Krainerbiene, Buckfastbiene, Kreuzungen und Varroa destructor
Ein Thema, über das offen gesprochen werden sollte – dennoch wird es häufig mit Zurückhaltung behandelt.
Buckfastbiene
Die Buckfastbiene ist ein Hybrid der Honigbiene, der durch systematische Kreuzung ausgewählter Unterarten entstanden ist. Ziel war es, leistungsstarke, sanftmütige und anpassungsfähige Völker für die imkerliche Praxis zu schaffen. Bruder Adam widmete Jahrzehnte der planmäßigen Selektion und Stabilisierung gewünschter Eigenschaften unter weitgehend isolierten Bedingungen in der Grafschaft Devon am Rande des Dartmoor-Nationalparks.
Nach schweren Völkerverlusten – unter anderem durch die Tracheenmilbe (Acarapis woodi) – begann er mit dem Wiederaufbau des Bestandes. Über viele Jahre hinweg prüfte er einzelne Kreuzungskombinationen, bevor deren Merkmale als ausreichend gefestigt galten. Die Entwicklung der bekannten Buckfastlinie erstreckte sich über mehrere Jahrzehnte intensiver Zuchtarbeit.
Der Buckfastbiene werden häufig eine geringe Schwarmneigung, eine starke Frühjahrsentwicklung sowie eine lang anhaltende Brutperiode zugeschrieben. Sie gilt als leistungsfähig bei der Nutzung unterschiedlicher Trachtquellen, einschließlich Waldtracht. Diese Eigenschaften machen sie für viele Imker wirtschaftlich interessant.
Typisch ist ein früher Brutbeginn im Frühjahr und oftmals ein Durchbrüten bis in den Herbst. Die Königin kann bei guten Bedingungen eine hohe tägliche Legeleistung erreichen. Buckfastvölker werden meist als sanftmütig und ruhig auf den Waben beschrieben. Sie fliegen bereits bei Temperaturen um etwa 10 °C, reagieren jedoch empfindlicher auf hohe Luftfeuchtigkeit.

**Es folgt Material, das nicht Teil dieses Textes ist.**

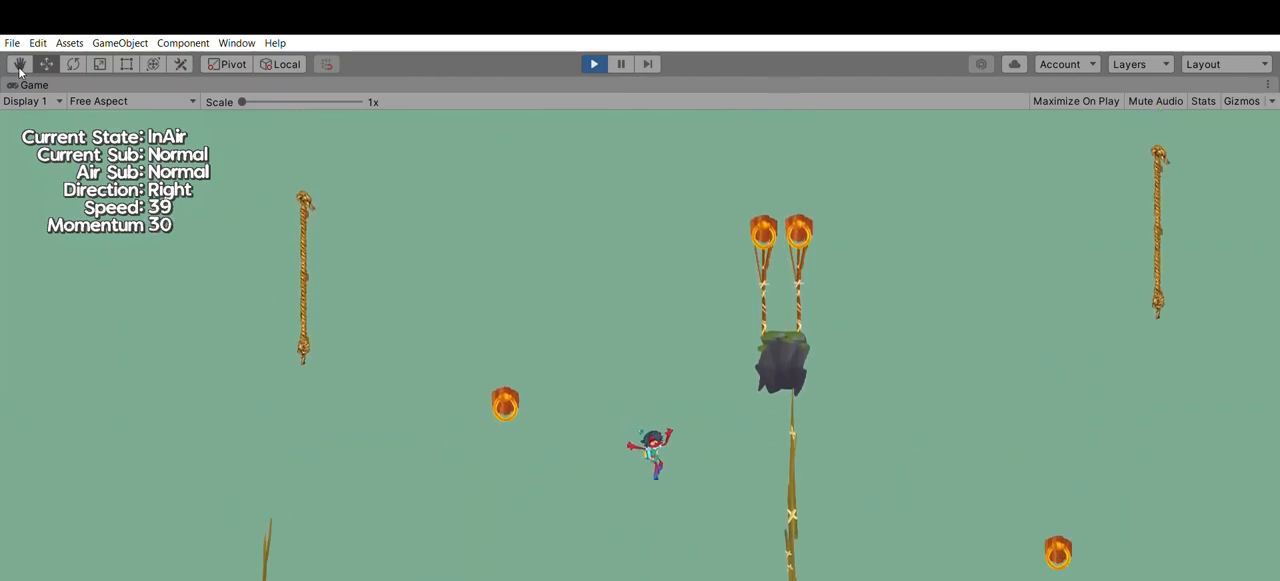
{"buttons": [], "left_stick": "center", "events": []}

Durch die intensive Brutentwicklung entstehen sehr starke Völker, die bei guter Tracht hohe Honigerträge erzielen können. Gleichzeitig benötigen sie ausreichend Raum im Bienenstock sowie eine angepasste Betriebsweise. Bei Platzmangel oder Fehlern in der Völkerführung kann trotz grundsätzlich geringerer Schwarmneigung Schwarmtrieb auftreten.
Im Vergleich zur Krainerbiene wird die Buckfastbiene oft als etwas länger gebaut mit ockerfarbenem Einschlag beschrieben. Die Rüssellänge kann bis zu etwa 7 mm betragen, was die Nutzung tiefkelchiger Blüten erleichtert.

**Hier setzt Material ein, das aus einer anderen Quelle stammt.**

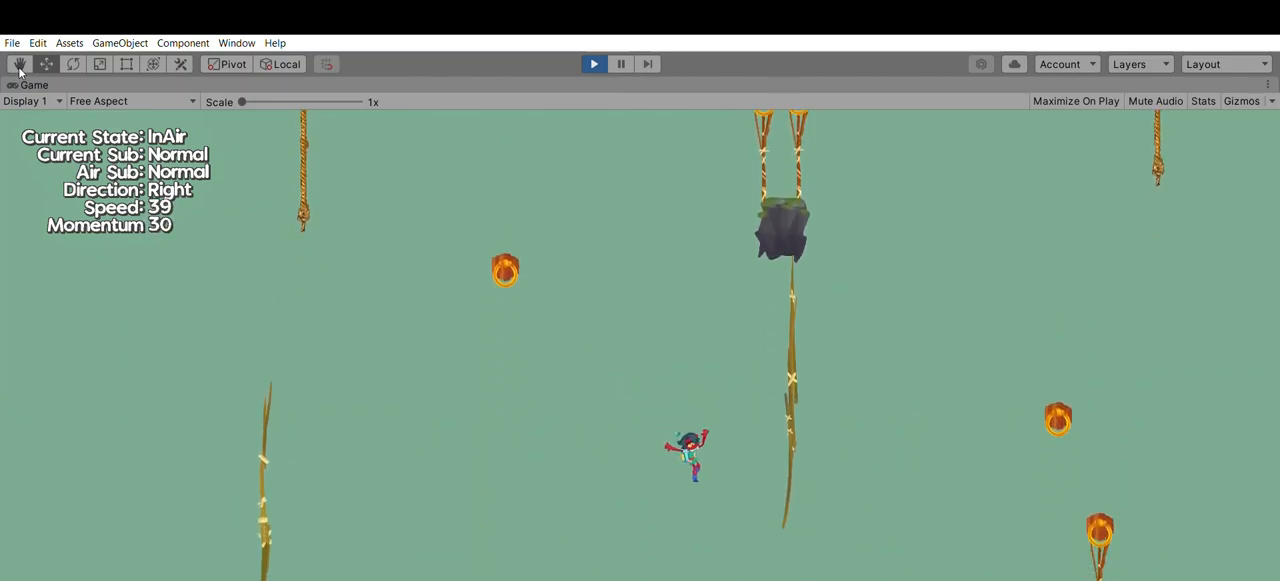
{"buttons": [], "left_stick": "center", "events": []}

Ihr genetischer Ursprung liegt jedoch in Regionen mit längerer Vegetations- und Trachtperiode. In mitteleuropäischen Bedingungen kann bei Trachtlücken und unzureichender Futterversorgung insbesondere bei sehr starken Völkern ein erhöhter Futterverbrauch auftreten. Eine sorgfältige Vorratskontrolle und rechtzeitige Einfütterung sind daher entscheidend.
Hinsichtlich der Winterhärte wird darauf hingewiesen, dass das ozeanisch geprägte Klima Südwestenglands milder ist als kontinentale Winter in Mitteleuropa. Standortwahl, Volksstärke und sachgerechte Überwinterung spielen daher eine wesentliche Rolle.
In der Zuchtgeschichte der Buckfastbiene wird eine gewisse Widerstandsfähigkeit gegenüber Krankheiten wie Akarapidose, Nosemose oder Kalkbrut (Ascosphaerosis) erwähnt. Gleichzeitig wird jedoch auch eine mögliche erhöhte Anfälligkeit gegenüber der Varroamilbe (Varroa destructor) diskutiert – ein zentrales Thema in jeder modernen Imkerei, unabhängig von Rasse oder Linie.
Seit den 1970er Jahren wird die Buckfastbiene in Europa in Belegstellen und Zuchtverbänden weiterentwickelt. Zuchtprogramme befassen sich unter anderem mit Merkmalen wie Varroatoleranz. Dabei zeigt die Praxis, dass genetische Veranlagung, Betriebsweise und Umwelteinflüsse stets zusammenwirken. In Regionen mit hoher Bienendichte und starkem Reinvasionsdruck kann eine vermeintliche Resistenz deutlich abgeschwächt sein.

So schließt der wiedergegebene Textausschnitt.